■ **Your instructions**
Transcribe the records below exactly, leaving out any pictures.

[Data excerpts]
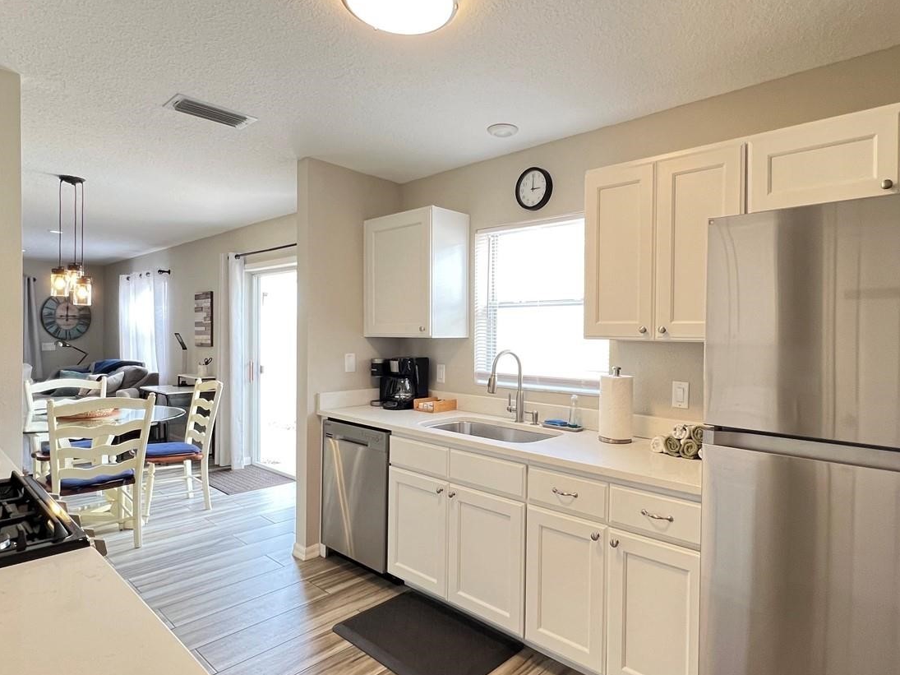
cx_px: 497
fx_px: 494
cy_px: 339
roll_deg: -0.5
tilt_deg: -1.0
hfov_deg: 84.4
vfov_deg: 68.7
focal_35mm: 19
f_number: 1.8
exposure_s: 1/60
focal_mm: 1.57
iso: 250
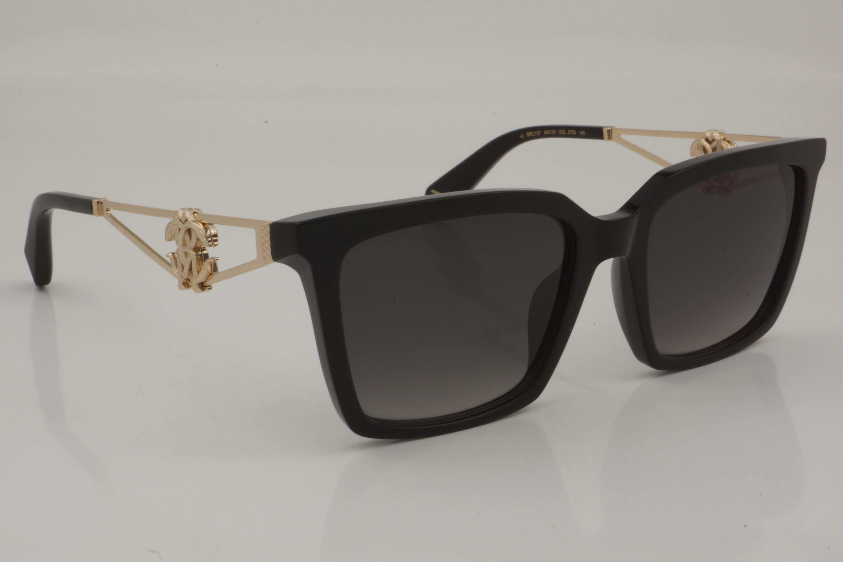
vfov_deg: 20.2
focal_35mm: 68
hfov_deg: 29.9
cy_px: 281
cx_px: 422
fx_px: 1581
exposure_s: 1/3
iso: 100
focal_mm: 45
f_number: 36
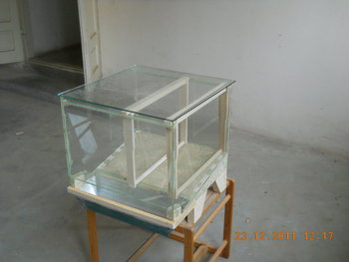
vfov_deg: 35.2
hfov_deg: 45.7
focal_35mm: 41
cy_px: 131
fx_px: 414
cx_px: 174
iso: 250
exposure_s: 1/30
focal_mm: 6.72
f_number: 3.1
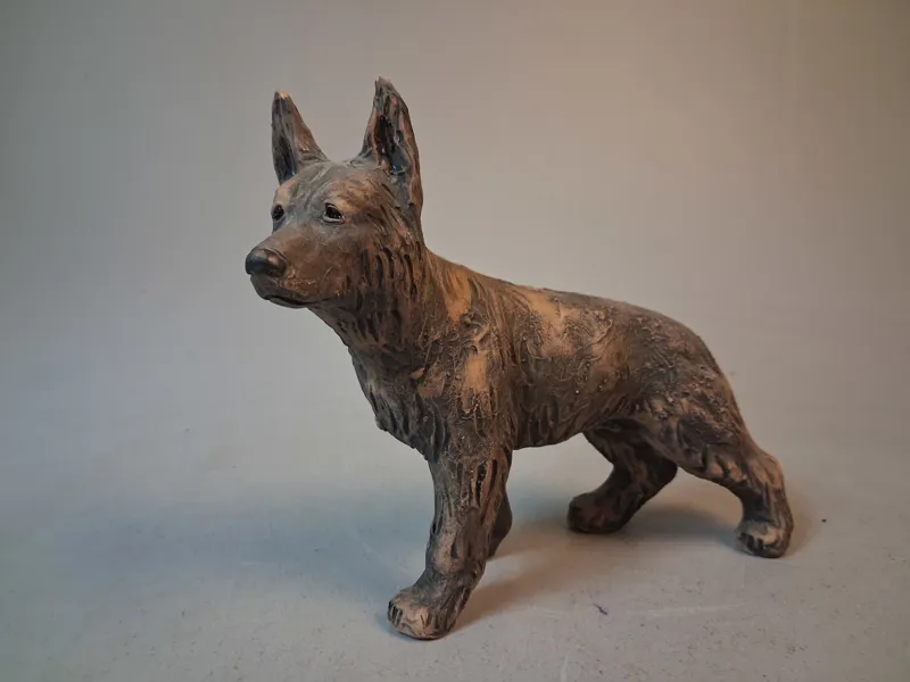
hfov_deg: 65.3
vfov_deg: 51.4
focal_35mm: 27
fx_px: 710
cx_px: 455
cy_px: 341
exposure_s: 1/50
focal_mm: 4
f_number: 1.8
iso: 400
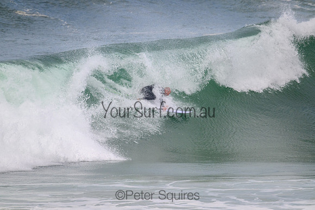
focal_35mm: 800
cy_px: 105
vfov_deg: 1.7
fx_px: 7001
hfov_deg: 2.6
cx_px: 158
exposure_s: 1/2000
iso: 1100
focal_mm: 800
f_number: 11
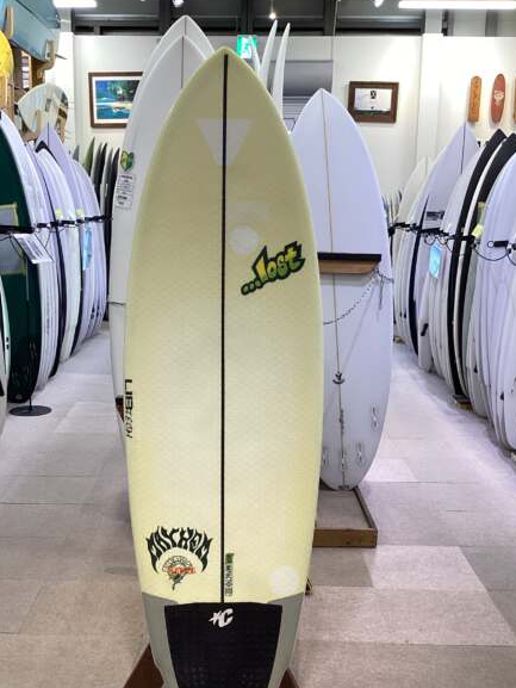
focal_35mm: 43
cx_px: 223
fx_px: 854
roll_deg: +0.3
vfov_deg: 43.8
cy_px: 374
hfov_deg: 33.6
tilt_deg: -12.4
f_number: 2.4
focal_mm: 3.3
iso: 80
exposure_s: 1/50
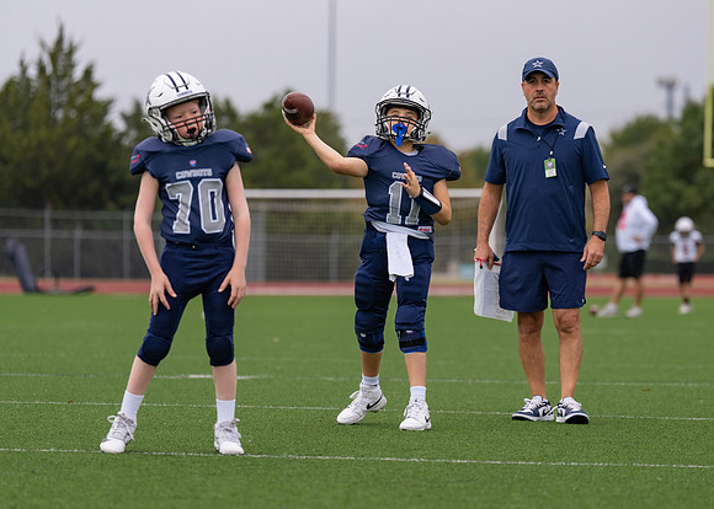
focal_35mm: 182
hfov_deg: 11.1
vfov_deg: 7.9
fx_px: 3687
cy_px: 225
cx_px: 431
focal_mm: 143
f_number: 2.8
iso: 640
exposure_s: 1/1000
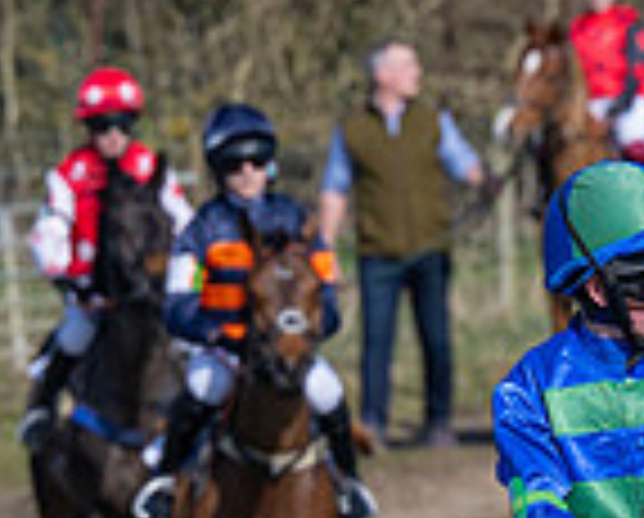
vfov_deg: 1.3
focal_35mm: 1165
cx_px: 775
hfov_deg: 1.7
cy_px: 747
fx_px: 22250
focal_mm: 150
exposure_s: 1/2000
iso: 200
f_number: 5
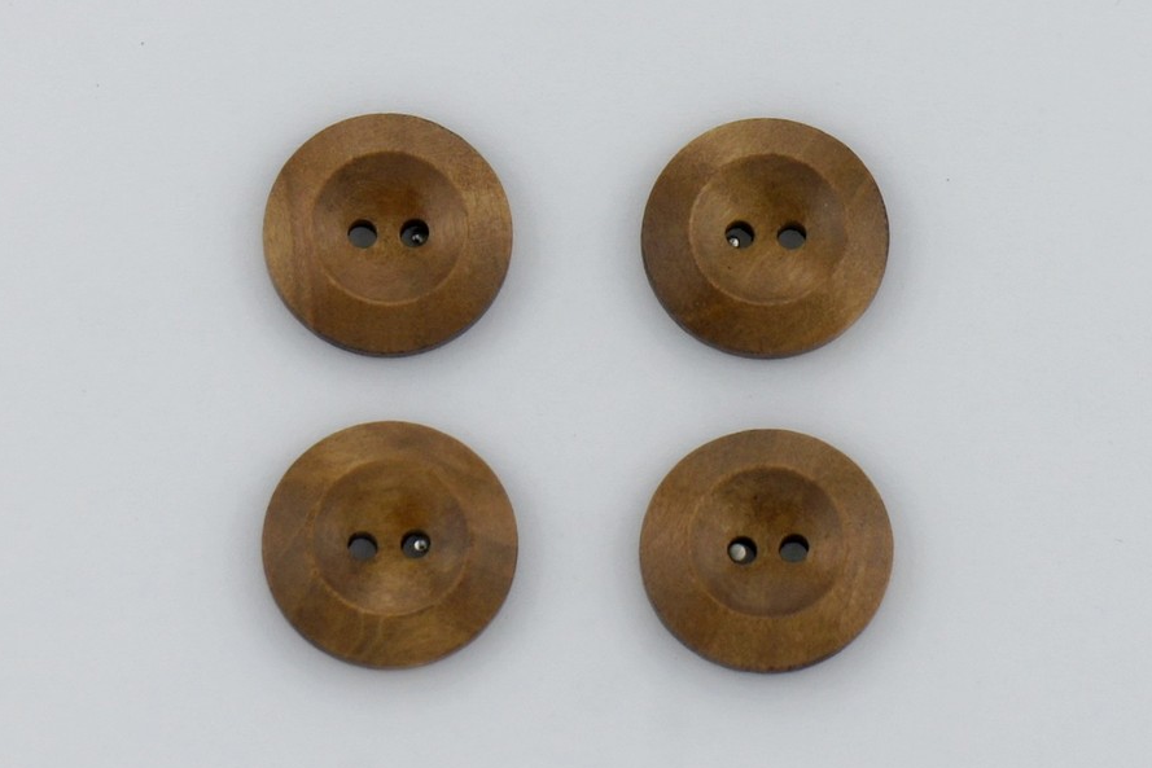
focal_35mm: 84
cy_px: 386
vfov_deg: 16.4
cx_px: 577
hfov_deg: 24.3
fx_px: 2672
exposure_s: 1/400
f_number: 9
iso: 200
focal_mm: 55
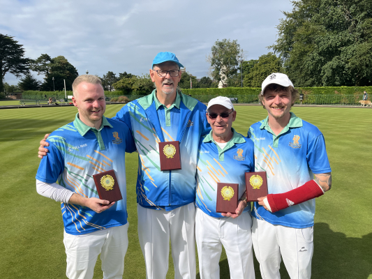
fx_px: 279
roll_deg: +0.3
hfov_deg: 67.3
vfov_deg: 53.1
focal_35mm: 26
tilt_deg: -9.0
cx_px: 186
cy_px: 140
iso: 50
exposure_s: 1/4854
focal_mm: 5.1
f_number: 1.6
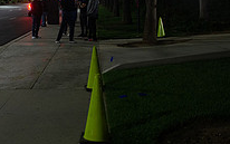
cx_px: 45
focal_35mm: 69
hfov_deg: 29.1
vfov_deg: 18.4
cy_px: -4
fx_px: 433
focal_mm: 24
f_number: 2.8
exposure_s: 1/40
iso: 1100
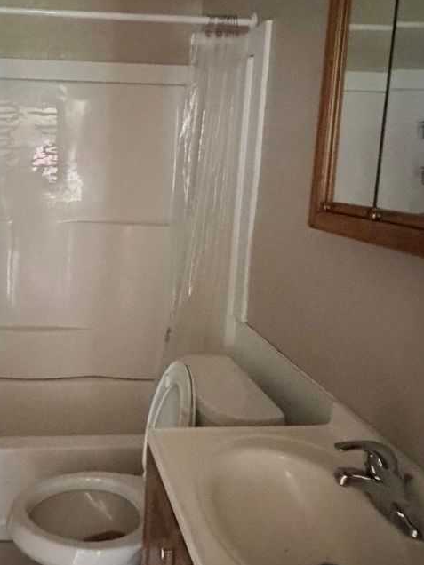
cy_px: 250
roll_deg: -1.4
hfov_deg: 41.0
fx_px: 539
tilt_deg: -8.7
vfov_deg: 55.2
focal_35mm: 33
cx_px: 80
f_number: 2.2
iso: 1600
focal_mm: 2.22
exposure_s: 1/30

■ **Answer below**
cx_px: 497
fx_px: 494
cy_px: 339
roll_deg: -0.5
tilt_deg: -1.0
hfov_deg: 84.4
vfov_deg: 68.7
focal_35mm: 19
f_number: 1.8
exposure_s: 1/60
focal_mm: 1.57
iso: 250
vfov_deg: 20.2
focal_35mm: 68
hfov_deg: 29.9
cy_px: 281
cx_px: 422
fx_px: 1581
exposure_s: 1/3
iso: 100
focal_mm: 45
f_number: 36
vfov_deg: 35.2
hfov_deg: 45.7
focal_35mm: 41
cy_px: 131
fx_px: 414
cx_px: 174
iso: 250
exposure_s: 1/30
focal_mm: 6.72
f_number: 3.1
hfov_deg: 65.3
vfov_deg: 51.4
focal_35mm: 27
fx_px: 710
cx_px: 455
cy_px: 341
exposure_s: 1/50
focal_mm: 4
f_number: 1.8
iso: 400
focal_35mm: 800
cy_px: 105
vfov_deg: 1.7
fx_px: 7001
hfov_deg: 2.6
cx_px: 158
exposure_s: 1/2000
iso: 1100
focal_mm: 800
f_number: 11
focal_35mm: 43
cx_px: 223
fx_px: 854
roll_deg: +0.3
vfov_deg: 43.8
cy_px: 374
hfov_deg: 33.6
tilt_deg: -12.4
f_number: 2.4
focal_mm: 3.3
iso: 80
exposure_s: 1/50
focal_35mm: 182
hfov_deg: 11.1
vfov_deg: 7.9
fx_px: 3687
cy_px: 225
cx_px: 431
focal_mm: 143
f_number: 2.8
iso: 640
exposure_s: 1/1000
vfov_deg: 1.3
focal_35mm: 1165
cx_px: 775
hfov_deg: 1.7
cy_px: 747
fx_px: 22250
focal_mm: 150
exposure_s: 1/2000
iso: 200
f_number: 5
focal_35mm: 84
cy_px: 386
vfov_deg: 16.4
cx_px: 577
hfov_deg: 24.3
fx_px: 2672
exposure_s: 1/400
f_number: 9
iso: 200
focal_mm: 55
fx_px: 279
roll_deg: +0.3
hfov_deg: 67.3
vfov_deg: 53.1
focal_35mm: 26
tilt_deg: -9.0
cx_px: 186
cy_px: 140
iso: 50
exposure_s: 1/4854
focal_mm: 5.1
f_number: 1.6
cx_px: 45
focal_35mm: 69
hfov_deg: 29.1
vfov_deg: 18.4
cy_px: -4
fx_px: 433
focal_mm: 24
f_number: 2.8
exposure_s: 1/40
iso: 1100
cy_px: 250
roll_deg: -1.4
hfov_deg: 41.0
fx_px: 539
tilt_deg: -8.7
vfov_deg: 55.2
focal_35mm: 33
cx_px: 80
f_number: 2.2
iso: 1600
focal_mm: 2.22
exposure_s: 1/30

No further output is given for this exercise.